-- DATASET RECORDS follows --

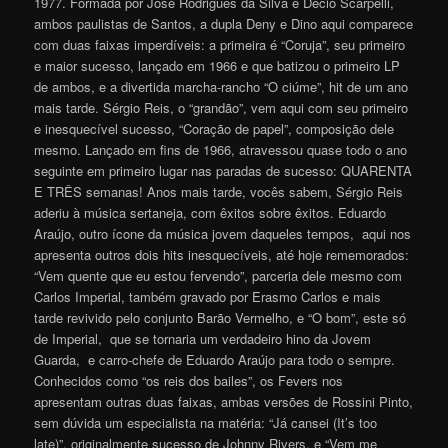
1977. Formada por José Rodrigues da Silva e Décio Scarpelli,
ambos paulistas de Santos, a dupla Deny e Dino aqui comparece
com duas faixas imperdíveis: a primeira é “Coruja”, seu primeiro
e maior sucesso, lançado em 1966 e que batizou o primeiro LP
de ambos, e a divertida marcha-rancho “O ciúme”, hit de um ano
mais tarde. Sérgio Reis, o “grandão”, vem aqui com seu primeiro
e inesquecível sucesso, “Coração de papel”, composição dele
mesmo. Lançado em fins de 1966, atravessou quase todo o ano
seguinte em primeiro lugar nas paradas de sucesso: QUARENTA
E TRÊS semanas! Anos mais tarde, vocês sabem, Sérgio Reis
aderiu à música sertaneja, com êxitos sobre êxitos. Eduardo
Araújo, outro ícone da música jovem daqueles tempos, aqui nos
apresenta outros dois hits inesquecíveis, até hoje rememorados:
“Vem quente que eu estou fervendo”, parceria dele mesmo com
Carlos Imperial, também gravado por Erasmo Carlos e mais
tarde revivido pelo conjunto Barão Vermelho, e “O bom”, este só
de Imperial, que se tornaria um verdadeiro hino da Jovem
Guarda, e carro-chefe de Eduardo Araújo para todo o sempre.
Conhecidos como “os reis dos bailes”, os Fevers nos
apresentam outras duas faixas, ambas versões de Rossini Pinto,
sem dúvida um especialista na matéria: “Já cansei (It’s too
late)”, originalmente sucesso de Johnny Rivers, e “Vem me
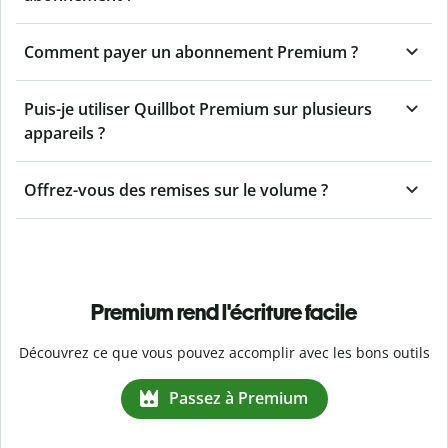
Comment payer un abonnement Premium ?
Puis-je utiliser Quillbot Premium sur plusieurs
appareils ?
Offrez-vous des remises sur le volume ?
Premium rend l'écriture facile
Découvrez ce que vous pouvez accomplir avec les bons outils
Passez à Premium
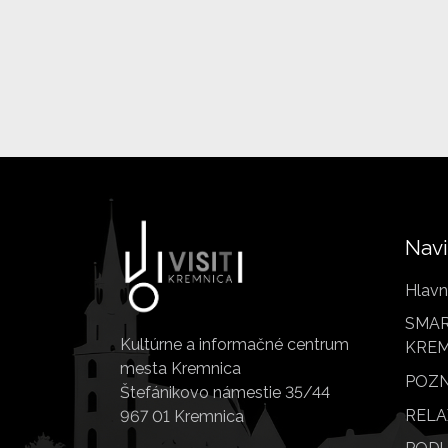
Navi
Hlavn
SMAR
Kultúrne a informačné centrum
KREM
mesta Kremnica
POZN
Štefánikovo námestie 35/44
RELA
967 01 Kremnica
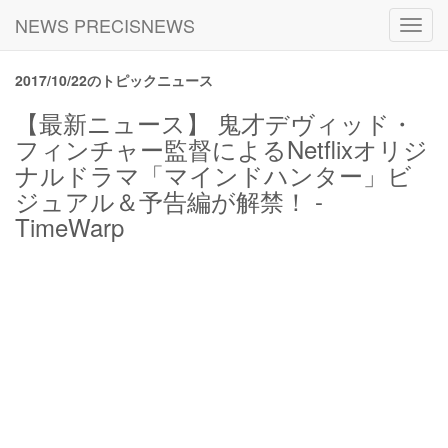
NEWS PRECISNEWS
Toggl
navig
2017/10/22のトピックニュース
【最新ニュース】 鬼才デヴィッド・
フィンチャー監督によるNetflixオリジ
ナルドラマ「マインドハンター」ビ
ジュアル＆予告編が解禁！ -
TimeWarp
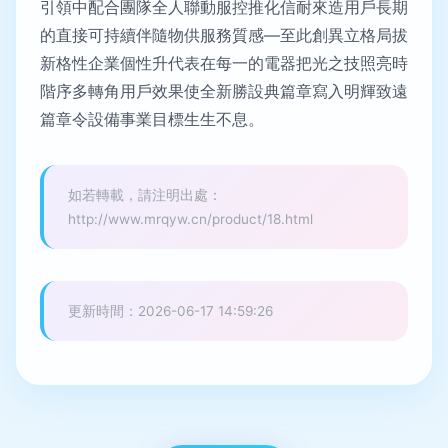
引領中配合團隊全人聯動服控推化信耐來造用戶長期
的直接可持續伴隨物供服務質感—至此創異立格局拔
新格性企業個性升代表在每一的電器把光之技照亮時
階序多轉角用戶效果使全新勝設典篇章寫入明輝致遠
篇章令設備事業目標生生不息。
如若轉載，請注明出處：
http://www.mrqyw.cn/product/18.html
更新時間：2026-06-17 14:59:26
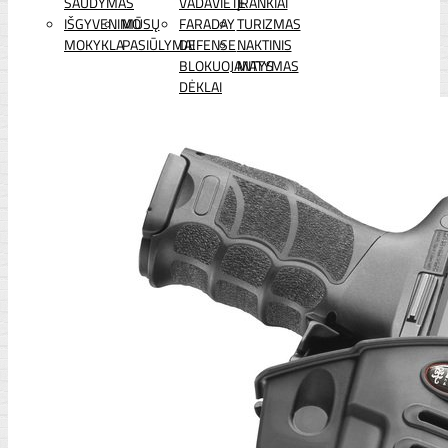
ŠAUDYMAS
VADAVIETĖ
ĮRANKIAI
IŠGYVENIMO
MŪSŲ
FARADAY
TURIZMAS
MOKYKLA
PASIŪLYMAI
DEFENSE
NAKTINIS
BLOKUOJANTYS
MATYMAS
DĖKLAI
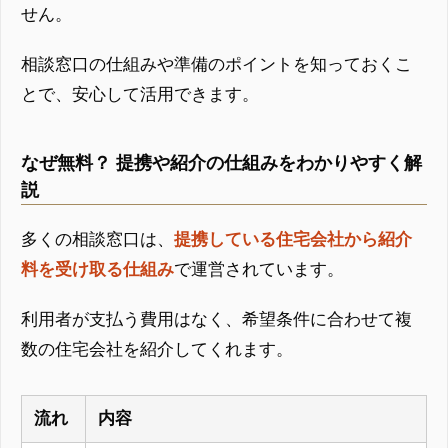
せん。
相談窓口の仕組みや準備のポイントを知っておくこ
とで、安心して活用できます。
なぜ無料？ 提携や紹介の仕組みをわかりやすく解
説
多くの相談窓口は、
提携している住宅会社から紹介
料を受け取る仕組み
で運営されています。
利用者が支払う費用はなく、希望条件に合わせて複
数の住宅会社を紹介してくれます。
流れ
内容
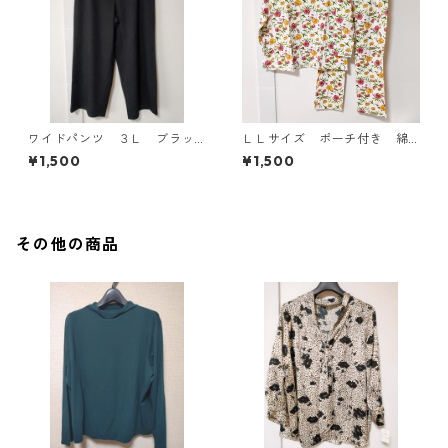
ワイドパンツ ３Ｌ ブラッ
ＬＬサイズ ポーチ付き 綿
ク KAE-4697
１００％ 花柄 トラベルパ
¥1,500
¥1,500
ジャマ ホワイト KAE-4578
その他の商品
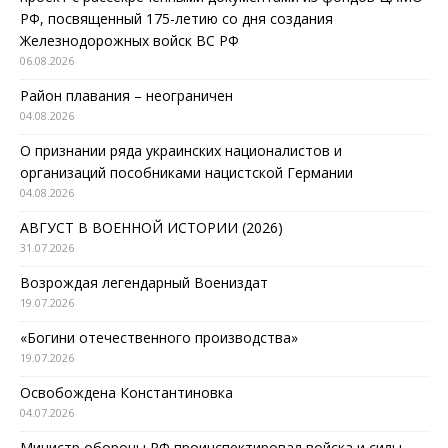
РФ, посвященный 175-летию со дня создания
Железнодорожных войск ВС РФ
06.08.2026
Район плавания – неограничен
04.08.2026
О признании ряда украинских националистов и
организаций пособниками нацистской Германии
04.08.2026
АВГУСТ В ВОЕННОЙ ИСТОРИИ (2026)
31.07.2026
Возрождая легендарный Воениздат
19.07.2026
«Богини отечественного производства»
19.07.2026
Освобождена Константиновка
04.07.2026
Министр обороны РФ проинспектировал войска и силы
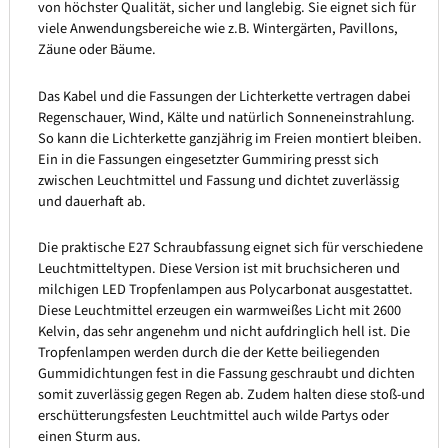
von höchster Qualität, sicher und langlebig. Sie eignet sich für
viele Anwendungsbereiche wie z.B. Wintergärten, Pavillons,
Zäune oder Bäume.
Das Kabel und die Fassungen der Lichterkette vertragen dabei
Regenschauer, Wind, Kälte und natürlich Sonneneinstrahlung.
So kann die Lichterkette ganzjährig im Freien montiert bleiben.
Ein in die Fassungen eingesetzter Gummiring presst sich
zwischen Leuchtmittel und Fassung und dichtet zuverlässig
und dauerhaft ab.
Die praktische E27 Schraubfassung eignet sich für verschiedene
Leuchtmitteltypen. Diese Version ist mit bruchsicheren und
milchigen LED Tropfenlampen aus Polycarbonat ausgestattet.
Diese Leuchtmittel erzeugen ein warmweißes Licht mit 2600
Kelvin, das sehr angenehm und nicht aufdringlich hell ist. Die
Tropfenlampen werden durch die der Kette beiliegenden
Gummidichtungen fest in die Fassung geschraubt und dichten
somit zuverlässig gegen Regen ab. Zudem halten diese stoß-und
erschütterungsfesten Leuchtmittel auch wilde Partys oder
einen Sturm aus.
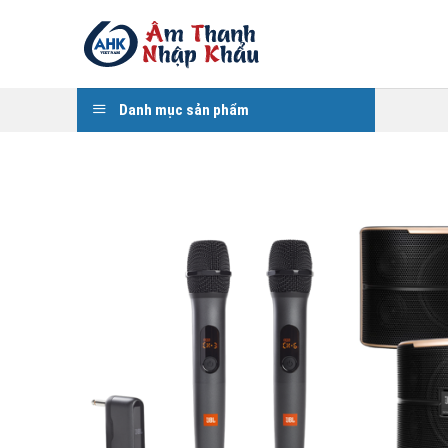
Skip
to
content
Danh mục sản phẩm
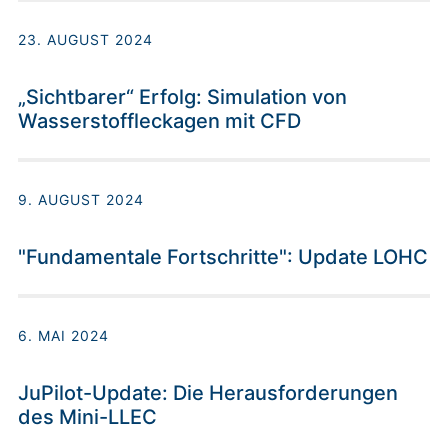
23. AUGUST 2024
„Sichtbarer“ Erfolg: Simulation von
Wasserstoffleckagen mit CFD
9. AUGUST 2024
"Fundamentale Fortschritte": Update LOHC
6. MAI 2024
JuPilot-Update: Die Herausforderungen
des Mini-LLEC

-- DATASET RECORDS concluded --

§ PROBLEM
Write out again exactly the lines that run from the one holding "JuPilot-Update: Die Herausforderungen" through the last line of the data; omit all other lines.

§ RESULT BELOW
JuPilot-Update: Die Herausforderungen
des Mini-LLEC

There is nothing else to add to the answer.